Nel corso del prossimo anno, poi, Banca Popolare di Vicenza dovrà necessariamente trasformarsi in una Società per Azioni, così come imposto dal d.l. 24 gennaio 2015, n. 3, con cui il Governo ha varato la c.d. “Riforma delle Banche Popolari”: in tale occasione emergerà il reale valore patrimoniale dell’Istituto Bancario che - purtroppo - si profila ben inferiore rispetto a quello sino a oggi rappresentato. Di conseguenza, per i soci di BPV si prospettano nuove – e significative – perdite.

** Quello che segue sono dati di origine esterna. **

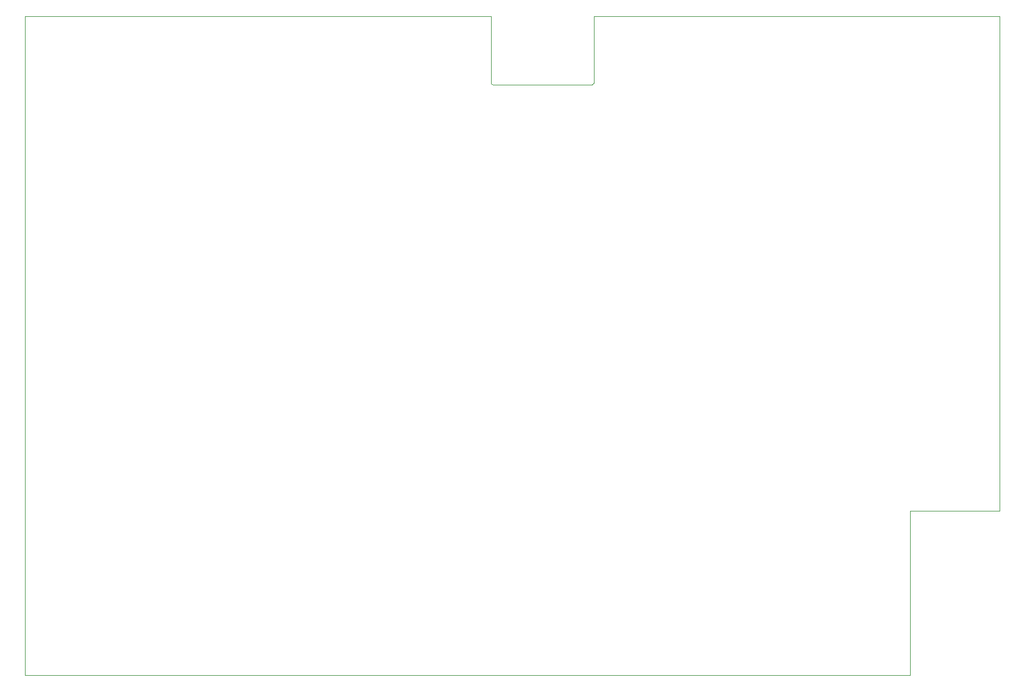
<source format=gbr>
%TF.GenerationSoftware,KiCad,Pcbnew,7.0.8*%
%TF.CreationDate,2023-12-19T12:05:06+02:00*%
%TF.ProjectId,serial_io_expander,73657269-616c-45f6-996f-5f657870616e,rev?*%
%TF.SameCoordinates,Original*%
%TF.FileFunction,Profile,NP*%
%FSLAX46Y46*%
G04 Gerber Fmt 4.6, Leading zero omitted, Abs format (unit mm)*
G04 Created by KiCad (PCBNEW 7.0.8) date 2023-12-19 12:05:06*
%MOMM*%
%LPD*%
G01*
G04 APERTURE LIST*
%TA.AperFunction,Profile*%
%ADD10C,0.100000*%
%TD*%
G04 APERTURE END LIST*
D10*
X142630000Y-58910000D02*
X128230000Y-58910000D01*
X142630000Y-58910000D02*
G75*
G03*
X142930000Y-58610000I0J300000D01*
G01*
X127930000Y-58610000D02*
G75*
G03*
X128230000Y-58910000I300000J0D01*
G01*
X60000000Y-145000000D02*
X60000000Y-48935000D01*
X142930000Y-48935000D02*
X202000000Y-48935000D01*
X127930000Y-48935000D02*
X127930000Y-58610000D01*
X202000000Y-48935000D02*
X202000000Y-121000000D01*
X142930000Y-58610000D02*
X142930000Y-48935000D01*
X189000000Y-145000000D02*
X60000000Y-145000000D01*
X189000000Y-121000000D02*
X202000000Y-121000000D01*
X60000000Y-48935000D02*
X127930000Y-48935000D01*
X189000000Y-145000000D02*
X189000000Y-121000000D01*
M02*

</source>
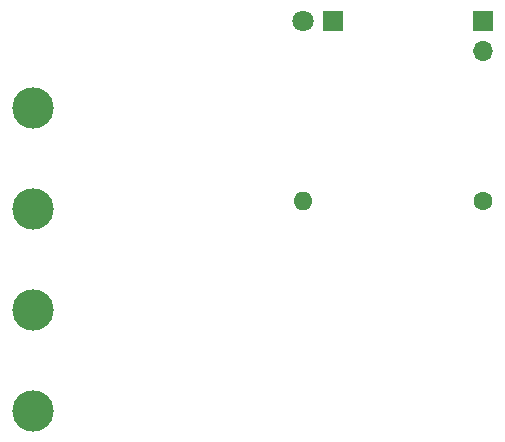
<source format=gbr>
%TF.GenerationSoftware,KiCad,Pcbnew,7.0.6*%
%TF.CreationDate,2023-07-24T14:12:11+05:30*%
%TF.ProjectId,Class1,436c6173-7331-42e6-9b69-6361645f7063,rev?*%
%TF.SameCoordinates,Original*%
%TF.FileFunction,Soldermask,Bot*%
%TF.FilePolarity,Negative*%
%FSLAX46Y46*%
G04 Gerber Fmt 4.6, Leading zero omitted, Abs format (unit mm)*
G04 Created by KiCad (PCBNEW 7.0.6) date 2023-07-24 14:12:11*
%MOMM*%
%LPD*%
G01*
G04 APERTURE LIST*
%ADD10O,1.600000X1.600000*%
%ADD11C,1.600000*%
%ADD12R,1.700000X1.700000*%
%ADD13O,1.700000X1.700000*%
%ADD14C,3.500000*%
%ADD15R,1.800000X1.800000*%
%ADD16C,1.800000*%
G04 APERTURE END LIST*
D10*
%TO.C,R1*%
X144780000Y-78740000D03*
D11*
X160020000Y-78740000D03*
%TD*%
D12*
%TO.C,J1*%
X160020000Y-63500000D03*
D13*
X160020000Y-66040000D03*
%TD*%
D14*
%TO.C,H4*%
X121920000Y-96520000D03*
%TD*%
%TO.C,H3*%
X121920000Y-87970000D03*
%TD*%
%TO.C,H2*%
X121920000Y-79420000D03*
%TD*%
%TO.C,H1*%
X121920000Y-70870000D03*
%TD*%
D15*
%TO.C,D1*%
X147320000Y-63500000D03*
D16*
X144780000Y-63500000D03*
%TD*%
M02*

</source>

Peraltro, le Disposizioni di Attuazione redatte dalla Banca d’Italia prevedono espressamente che le Banche Popolari possano introdurre clausole statutarie con limitare il rimborso delle azioni del socio uscente: ottenere i propri denari sarà ancor più difficoltoso.
A oggi, gli azionisti non sono in grado di alienare le proprie azioni, la Banca non è disposta – visti anche i limiti imposti dal legislatore – a riacquistarle né – ove siano stati concessi finanziamenti in favore dei soci – a porle in compensazione.
 

La Class Action dello Studio Calvetti & Partners con gli azionisti di Banca Popolare di Vicenza

Tlc Lawyers Calvetti & Partners è in questi periodo impegnato in uno studio teso a proporre un’azione collettiva ( class action ) nei confronti dell’intera catena di gestione degli istituti di credito (amministratori, sindaci, società di revisione e Banca d’Italia), così da poter ottenere il ristoro dei danni morali e patrimoniali subiti dagli azionisti in conseguenza della svalutazione delle partecipazioni societarie.
Non vi è dubbio, infatti, che tali danni siano il risultato delle false valutazioni operate dai vertici degli istituti di credito nonché dell’omessa vigilanza da parte dei soggetti deputati a tale attività.
Le iniziative che lo Studio si appresta a intraprendere riguarderanno – oltre all’ambito civile – anche il versante penale,  così da poter assicurare il raggiungimento del miglior risultato.